Kuriyama Kohji, Higuchi Chikahisa, Tanaka Keiichi, Yoshikawa Hideki, Itoh Kazuyuki
Department of Biology, Osaka Medical Center for Cancer and Cardiovascular Diseases, 1-3-2 Nakamichi, Higashinari-ku, Osaka 537-8511, Japan.
Biochem Biophys Res Commun. 2002 Dec 20;299(5):903-9. doi: 10.1016/s0006-291x(02)02754-7.
T-614 (N-[3-(formylamino)-4-oxo-6-phenoxy-4H-chromen-7-yl]methanesulfonamide), a newly developed anti-rheumatic drug under clinical trial, is an anti-inflammatory agent which has been reported to show the inhibitory effect of bone destruction in vivo arthritis model. We found that T-614 stimulated osteoblastic differentiation of stromal cell line (ST2) and preosteoblastic cell line (MC3T3-E1) in the presence or absence of recombinant human bone morphogenetic protein-2 (rhBMP-2). Calcium content of mineralized nodules was 14-fold elevated by the addition of T-614 in the presence of rhBMP-2 in ST2 but not MC3T3-E1. Oral administration of T-614 to mice also promoted rhBMP-2 induced bone formation in vivo. Northern blot analysis showed that transcriptional level of osterix, an essential transcription factor for osteoblastic differentiation, was 3-fold increased by T-614 with rhBMP-2 in ST2. Taken together, these results suggested that T-614 possessed anabolic effects on bone metabolism, besides suppressor of bone resorption, by increased expression of osterix.

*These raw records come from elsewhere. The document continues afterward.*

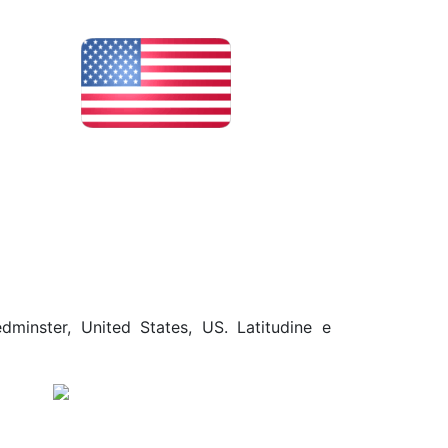
dminster, United States, US. Latitudine e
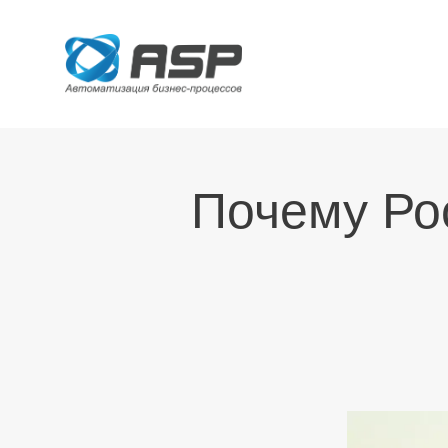
Почему Ро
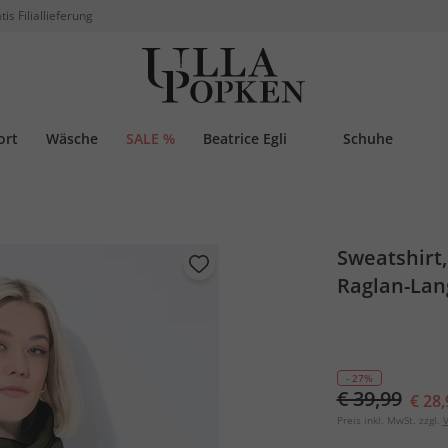
tis Filiallieferung
ort
Wäsche
SALE %
Beatrice Egli
Schuhe
Sweatshirt,
Raglan-La
- 27%
€ 39,99
€ 28,
Preis inkl. MwSt. zzgl.
V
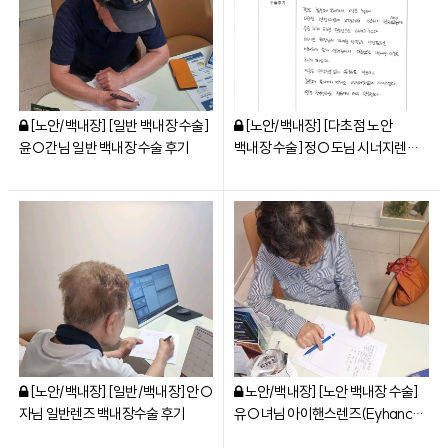
[노안/백내장] [일반 백내장 수술]
[노안/백내장] [다초점 노안
윤○간님 일반 백내장 수술 후기
백내장 수술] 정○도님 시너지렌즈
(SYNERGY) 수술 후기
[노안/백내장] [일반/백내장] 안○
노안/백내장] [노안 백내장 수술]
자님 일반렌즈 백내장수술 후기
유○녀님 아이핸스렌즈(Eyhance
-toric) 수술 후기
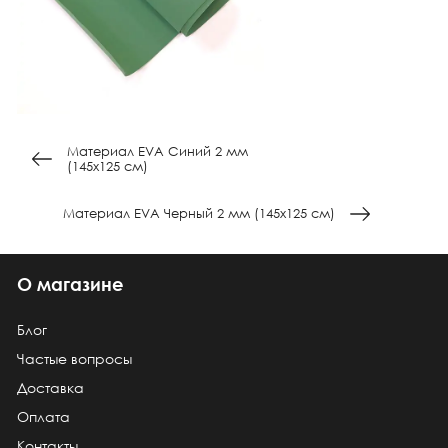
Материал EVA Синий 2 мм
(145х125 см)
Материал EVA Черный 2 мм (145х125 см)
О магазине
Блог
Частые вопросы
Доставка
Оплата
Контакты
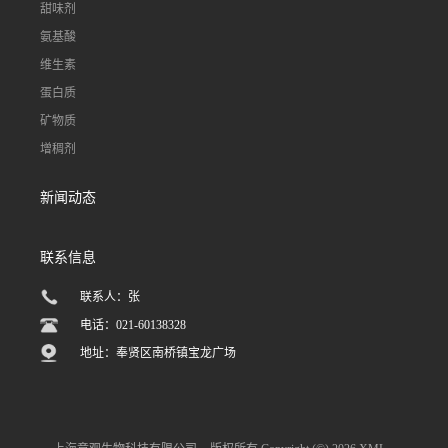
甜味剂
氨基酸
维生素
蛋白质
矿物质
增稠剂
新闻动态
联系信息
联系人：张
电话：021-60138328
地址：奉贤区南桥镇宝龙广场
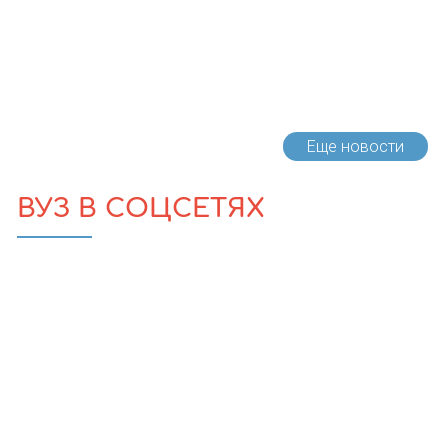
Еще новости
ВУЗ В СОЦСЕТЯХ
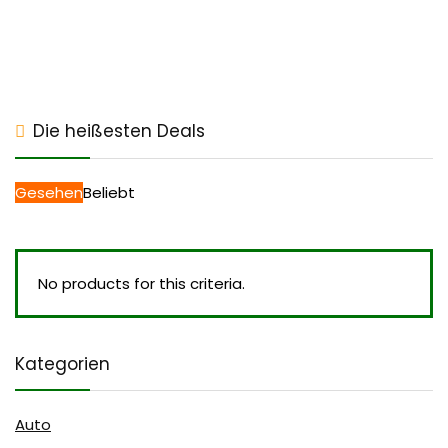
Die heißesten Deals
Gesehen
Beliebt
No products for this criteria.
Kategorien
Auto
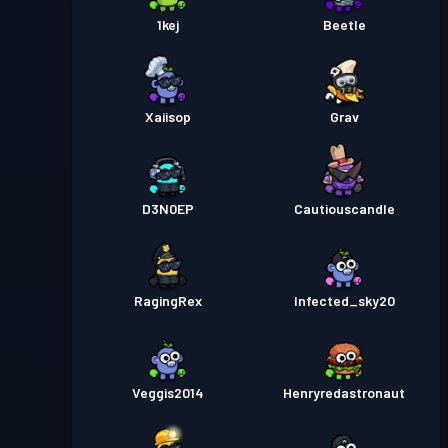
1kej
Beetle
Xaiisop
Grav
D3N0EP
Cautiouscandle
RagingRex
Infected_sky20
Veggis2014
Henryredastronaut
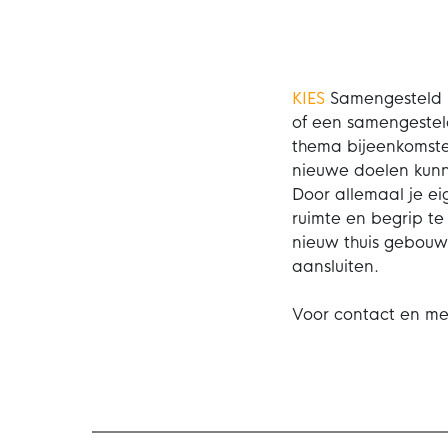
KIES
Samengesteld i
of een samengestel
thema bijeenkomsten
nieuwe doelen kunn
Door allemaal je ei
ruimte en begrip te
nieuw thuis gebouw
aansluiten.
Voor contact en me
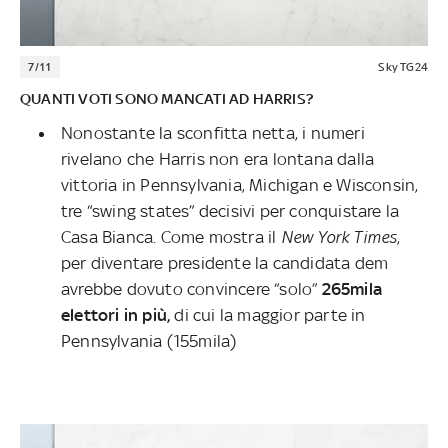
7/11
Sky TG24
QUANTI VOTI SONO MANCATI AD HARRIS?
Nonostante la sconfitta netta, i numeri
rivelano che Harris non era lontana dalla
vittoria in Pennsylvania, Michigan e Wisconsin,
tre “swing states” decisivi per conquistare la
Casa Bianca. Come mostra il
New York Times
,
per diventare presidente la candidata dem
avrebbe dovuto convincere “solo”
265mila
elettori in più,
di cui la maggior parte in
Pennsylvania (155mila)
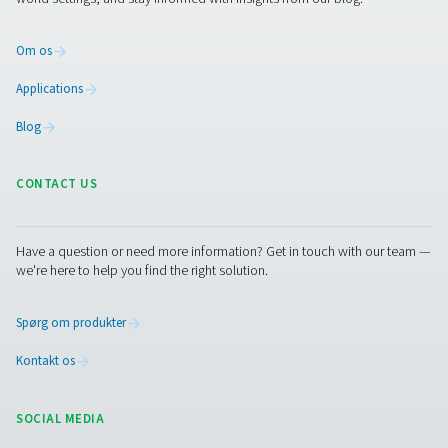
Facebook
Messenger
X
Linkedin
Mail
Pure Air . Pure Gas
PRODUCTS
Browse our wide selection of products tailored to support 
compressed air and gas needs, from essential equipment to
solutions.
On-site gasgenerering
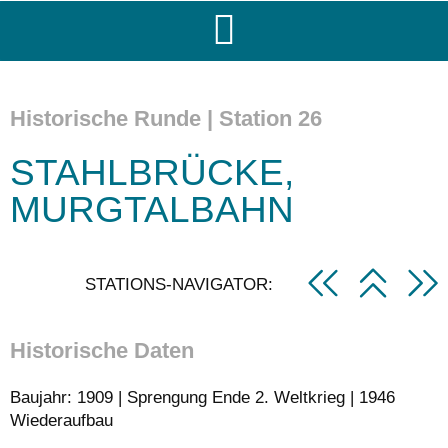
Historische Runde | Station 26
STAHLBRÜCKE,
MURGTALBAHN
STATIONS-NAVIGATOR:
Historische Daten
Baujahr: 1909 | Sprengung Ende 2. Weltkrieg | 1946
Wiederaufbau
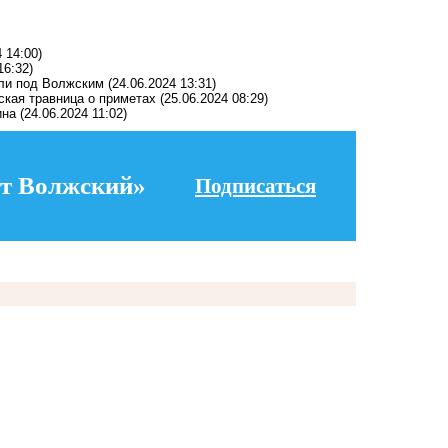
 14:00)
16:32)
или под Волжским
(24.06.2024 13:31)
кая травница о приметах
(25.06.2024 08:29)
ина
(24.06.2024 11:02)
т Волжский»
Подписаться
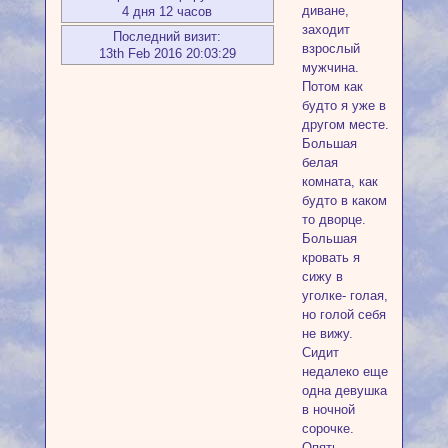
диване,
4 дня 12 часов
заходит
Последний визит:
взрослый
13th Feb 2016 20:03:29
мужчина.
Потом как
будто я уже в
другом месте.
Большая
белая
комната, как
будто в каком
то дворце.
Большая
кровать я
сижу в
уголке- голая,
но голой себя
не вижу.
Сидит
недалеко еще
одна девушка
в ночной
сорочке.
Опять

T-614(N-[3-(甲酰氨基)-4-氧代-6-苯氧基-4H-色烯-7-基]甲磺酰胺)是一种正在进行临床试验的新开发的抗风湿药物,是一种抗炎剂,据报道在体内关节炎模型中具有抑制骨破坏的作用。我们发现,无论有无重组人骨形态发生蛋白-2(rhBMP-2),T-614均可刺激基质细胞系(ST2)和成骨前体细胞系(MC3T3-E1)的成骨细胞分化。在ST2细胞中,在rhBMP-2存在的情况下添加T-614可使矿化结节的钙含量提高14倍,但在MC3T3-E1细胞中则不然。对小鼠口服T-614也可促进rhBMP-2在体内诱导的骨形成。Northern印迹分析表明,在ST2细胞中,T-614与rhBMP-2共同作用可使成骨细胞分化所必需的转录因子osterix的转录水平提高3倍。综上所述,这些结果表明,T-614除了具有抑制骨吸收的作用外,还通过增加osterix的表达对骨代谢具有合成代谢作用。